As a young man Angelico joined the Dominican order and received commissions for altarpieces and reliquary tabernacles. In one, depicting the coronation of the Virgin from the early 1430s, the face of St Dominic turns from a large crowd to meet our gaze directly, a figure who would make frequent appearances throughout his work. He also contributed frescos to a new Dominican monastery – now the Museo di San Marco – commissioned in 1437 by Cosimo de’ Medici. They appear in the monk’s cells, including one of the Annunciation that hits you just as you reach the top of the stairs (see below).

So central was San Marco to Fra Angelico’s life and work that the exhibition is a joint venture between the museum there and the Strozzi. But while San Marco has opening hours typical of a state-run Italian museum (8.15 a.m.-1.50 p.m., various Mondays excepted), the Strozzi is open seven days a week, 10 a.m.-8 p.m., and until 11 p.m. on Thursdays. This means that if you time your visit to the Strozzi well, you can drink in Fra Angelico’s works practically alone in silent contemplation, which they demand.

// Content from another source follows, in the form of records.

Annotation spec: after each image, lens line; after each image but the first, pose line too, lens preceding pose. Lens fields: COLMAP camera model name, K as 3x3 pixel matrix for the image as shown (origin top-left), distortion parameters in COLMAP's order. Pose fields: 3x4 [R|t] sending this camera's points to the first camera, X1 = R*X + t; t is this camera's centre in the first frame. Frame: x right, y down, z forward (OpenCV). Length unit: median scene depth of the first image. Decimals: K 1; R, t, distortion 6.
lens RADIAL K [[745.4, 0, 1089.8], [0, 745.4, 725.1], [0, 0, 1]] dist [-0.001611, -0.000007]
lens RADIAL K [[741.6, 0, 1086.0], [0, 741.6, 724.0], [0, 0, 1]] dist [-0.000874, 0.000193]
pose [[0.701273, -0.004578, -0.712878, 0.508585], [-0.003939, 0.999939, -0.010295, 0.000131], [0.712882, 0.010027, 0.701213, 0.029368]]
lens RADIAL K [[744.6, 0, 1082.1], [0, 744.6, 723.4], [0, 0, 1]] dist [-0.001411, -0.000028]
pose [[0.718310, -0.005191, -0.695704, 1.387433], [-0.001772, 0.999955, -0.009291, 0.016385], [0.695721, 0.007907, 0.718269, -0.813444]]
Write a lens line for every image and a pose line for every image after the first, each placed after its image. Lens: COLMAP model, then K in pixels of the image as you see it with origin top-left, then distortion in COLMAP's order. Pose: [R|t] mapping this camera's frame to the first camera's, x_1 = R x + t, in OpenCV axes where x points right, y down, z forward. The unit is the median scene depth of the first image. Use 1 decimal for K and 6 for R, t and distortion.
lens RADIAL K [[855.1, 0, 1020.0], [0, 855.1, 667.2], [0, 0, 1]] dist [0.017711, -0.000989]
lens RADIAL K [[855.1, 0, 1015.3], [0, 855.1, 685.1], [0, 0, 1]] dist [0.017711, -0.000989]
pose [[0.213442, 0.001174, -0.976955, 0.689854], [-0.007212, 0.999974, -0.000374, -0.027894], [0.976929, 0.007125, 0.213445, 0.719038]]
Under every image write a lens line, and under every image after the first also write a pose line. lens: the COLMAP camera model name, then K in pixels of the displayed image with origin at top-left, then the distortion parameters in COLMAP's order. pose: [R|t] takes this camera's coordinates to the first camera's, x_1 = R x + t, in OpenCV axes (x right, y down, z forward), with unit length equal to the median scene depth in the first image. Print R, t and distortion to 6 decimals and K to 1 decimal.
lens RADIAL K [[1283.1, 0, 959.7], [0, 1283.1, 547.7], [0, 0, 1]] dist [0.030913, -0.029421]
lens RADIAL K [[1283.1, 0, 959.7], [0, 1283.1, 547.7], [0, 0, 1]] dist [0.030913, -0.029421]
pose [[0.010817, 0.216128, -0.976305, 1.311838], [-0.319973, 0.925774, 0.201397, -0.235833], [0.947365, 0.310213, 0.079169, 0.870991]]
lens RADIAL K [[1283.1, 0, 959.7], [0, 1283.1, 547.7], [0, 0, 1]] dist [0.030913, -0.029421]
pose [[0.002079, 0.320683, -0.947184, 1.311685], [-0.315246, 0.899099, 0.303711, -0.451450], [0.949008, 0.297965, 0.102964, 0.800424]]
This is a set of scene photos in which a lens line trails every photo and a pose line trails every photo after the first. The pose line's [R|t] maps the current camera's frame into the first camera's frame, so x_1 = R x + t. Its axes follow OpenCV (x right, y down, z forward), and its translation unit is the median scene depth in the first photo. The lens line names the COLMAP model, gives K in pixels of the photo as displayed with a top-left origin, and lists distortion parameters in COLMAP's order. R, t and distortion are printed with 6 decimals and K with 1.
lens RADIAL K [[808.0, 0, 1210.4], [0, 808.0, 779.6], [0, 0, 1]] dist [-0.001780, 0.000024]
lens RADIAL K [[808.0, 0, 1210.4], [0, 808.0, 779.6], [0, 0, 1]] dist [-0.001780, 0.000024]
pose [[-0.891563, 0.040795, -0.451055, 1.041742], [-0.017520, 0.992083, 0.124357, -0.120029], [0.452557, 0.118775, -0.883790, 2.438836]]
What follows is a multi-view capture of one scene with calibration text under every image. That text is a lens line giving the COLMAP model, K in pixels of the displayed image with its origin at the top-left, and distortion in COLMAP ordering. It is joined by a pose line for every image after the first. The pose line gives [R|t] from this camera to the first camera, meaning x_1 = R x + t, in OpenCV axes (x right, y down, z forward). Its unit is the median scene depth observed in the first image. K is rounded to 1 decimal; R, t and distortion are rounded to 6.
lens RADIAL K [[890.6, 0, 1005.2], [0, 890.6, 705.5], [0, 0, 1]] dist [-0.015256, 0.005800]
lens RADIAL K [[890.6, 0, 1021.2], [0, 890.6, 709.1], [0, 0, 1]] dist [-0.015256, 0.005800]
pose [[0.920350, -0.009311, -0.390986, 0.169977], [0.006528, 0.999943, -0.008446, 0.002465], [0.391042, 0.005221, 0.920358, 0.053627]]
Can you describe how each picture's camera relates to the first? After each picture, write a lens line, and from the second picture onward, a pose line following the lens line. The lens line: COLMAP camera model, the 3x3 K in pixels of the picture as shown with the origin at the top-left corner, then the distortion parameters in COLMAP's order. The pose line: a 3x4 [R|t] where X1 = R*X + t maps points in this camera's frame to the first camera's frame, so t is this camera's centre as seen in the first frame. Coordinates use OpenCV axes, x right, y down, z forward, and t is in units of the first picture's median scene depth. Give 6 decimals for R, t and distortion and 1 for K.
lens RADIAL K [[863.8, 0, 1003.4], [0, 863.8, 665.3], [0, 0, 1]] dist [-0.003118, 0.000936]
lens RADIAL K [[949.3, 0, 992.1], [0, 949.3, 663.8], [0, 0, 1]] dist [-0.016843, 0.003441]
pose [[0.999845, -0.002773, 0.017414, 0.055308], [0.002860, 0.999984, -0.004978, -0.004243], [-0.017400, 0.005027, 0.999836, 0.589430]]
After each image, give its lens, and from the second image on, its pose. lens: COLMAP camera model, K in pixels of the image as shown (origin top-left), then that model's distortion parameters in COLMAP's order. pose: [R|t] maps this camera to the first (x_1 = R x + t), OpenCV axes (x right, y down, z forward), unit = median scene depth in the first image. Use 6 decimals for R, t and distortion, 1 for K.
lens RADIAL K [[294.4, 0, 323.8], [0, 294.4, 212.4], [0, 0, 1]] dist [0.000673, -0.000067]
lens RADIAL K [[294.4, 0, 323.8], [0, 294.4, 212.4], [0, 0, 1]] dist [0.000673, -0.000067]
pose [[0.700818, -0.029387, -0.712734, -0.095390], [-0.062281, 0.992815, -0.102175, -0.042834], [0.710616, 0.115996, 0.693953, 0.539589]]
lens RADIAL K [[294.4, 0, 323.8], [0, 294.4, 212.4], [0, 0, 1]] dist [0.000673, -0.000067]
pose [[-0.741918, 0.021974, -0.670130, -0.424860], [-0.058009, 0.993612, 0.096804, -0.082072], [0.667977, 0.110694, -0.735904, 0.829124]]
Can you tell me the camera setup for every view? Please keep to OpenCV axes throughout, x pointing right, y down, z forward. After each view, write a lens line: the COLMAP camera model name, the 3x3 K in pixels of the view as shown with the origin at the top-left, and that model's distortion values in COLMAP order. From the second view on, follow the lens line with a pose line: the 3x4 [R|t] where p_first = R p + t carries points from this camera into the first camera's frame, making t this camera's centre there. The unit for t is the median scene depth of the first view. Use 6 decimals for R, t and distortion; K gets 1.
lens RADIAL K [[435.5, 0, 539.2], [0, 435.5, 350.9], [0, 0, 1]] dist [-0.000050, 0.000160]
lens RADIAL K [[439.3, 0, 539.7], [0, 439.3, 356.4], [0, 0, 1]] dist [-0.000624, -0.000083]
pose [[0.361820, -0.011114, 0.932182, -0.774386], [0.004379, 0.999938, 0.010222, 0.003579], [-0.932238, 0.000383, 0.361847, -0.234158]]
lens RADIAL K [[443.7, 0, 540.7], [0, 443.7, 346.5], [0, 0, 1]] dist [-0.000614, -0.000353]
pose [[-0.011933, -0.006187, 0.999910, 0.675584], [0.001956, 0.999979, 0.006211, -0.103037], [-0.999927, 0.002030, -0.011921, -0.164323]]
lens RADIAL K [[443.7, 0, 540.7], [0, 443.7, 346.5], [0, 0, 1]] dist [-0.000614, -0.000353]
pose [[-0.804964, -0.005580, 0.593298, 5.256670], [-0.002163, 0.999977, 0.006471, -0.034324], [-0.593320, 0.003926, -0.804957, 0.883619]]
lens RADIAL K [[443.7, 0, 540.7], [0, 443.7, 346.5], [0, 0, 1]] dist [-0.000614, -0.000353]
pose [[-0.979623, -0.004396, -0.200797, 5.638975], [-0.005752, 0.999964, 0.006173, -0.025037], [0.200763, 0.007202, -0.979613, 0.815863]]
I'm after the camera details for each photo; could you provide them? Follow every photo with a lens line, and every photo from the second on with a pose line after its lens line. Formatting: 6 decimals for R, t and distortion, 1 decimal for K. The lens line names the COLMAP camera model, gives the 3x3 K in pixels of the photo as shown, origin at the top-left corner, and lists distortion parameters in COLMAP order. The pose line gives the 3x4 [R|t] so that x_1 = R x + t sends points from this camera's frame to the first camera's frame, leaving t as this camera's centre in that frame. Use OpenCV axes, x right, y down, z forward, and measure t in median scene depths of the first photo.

Not that you need to be devout to appreciate the quality of Angelico’s craft. There is something so kind and gentle in the faces he paints, their expressions full of pain or wonder.
You can drink in Fra Angelico’s works practically alone in silent contemplation, which they demand
This show is also a wonder of logistics: more than 140 works have been amassed from 70 different lenders from across the world. Of these, 28 have been specially restored for the exhibition, including one from the Ashmolean. Curator Carl Brandon Strehlke had to exercise considerable charm to persuade galleries, churches and a few private collectors to lend some very fragile items. The current Duke of Bavaria called a family meeting after Strehlke turned up begging for a work they had vowed never to lend. They took a vote and he was lucky. Others held fast: the National Gallery owns two parts of the San Domenico altarpiece but their answer was no.
One of the most astonishing achievements is to have reunited 17 of the 18 components that make up the San Marco Altarpiece, which was dismantled in the 1700s. There is much talk of predellas – the base of an altar that is typically made up of several painted panels. These have suffered the most over the years, frequently chopped up and sold off individually. Two panels turned up in a Dorset house-auction in 2007, part of the estate of an Oxford librarian whose father had bought them for £200 in California in the 1960s. They fetched £1.7 million and are now back at San Marco. Others have flown in from Washington, Minneapolis, Munich, Altenburg, Venice, Dublin and Paris. They are displayed together in what curators call an ‘exploded reconstruction’ (an unfortunate term), so that we see the whole as it might once have been. The result is quite moving, not least as it may never happen again. As reunions go, this one is not to be missed.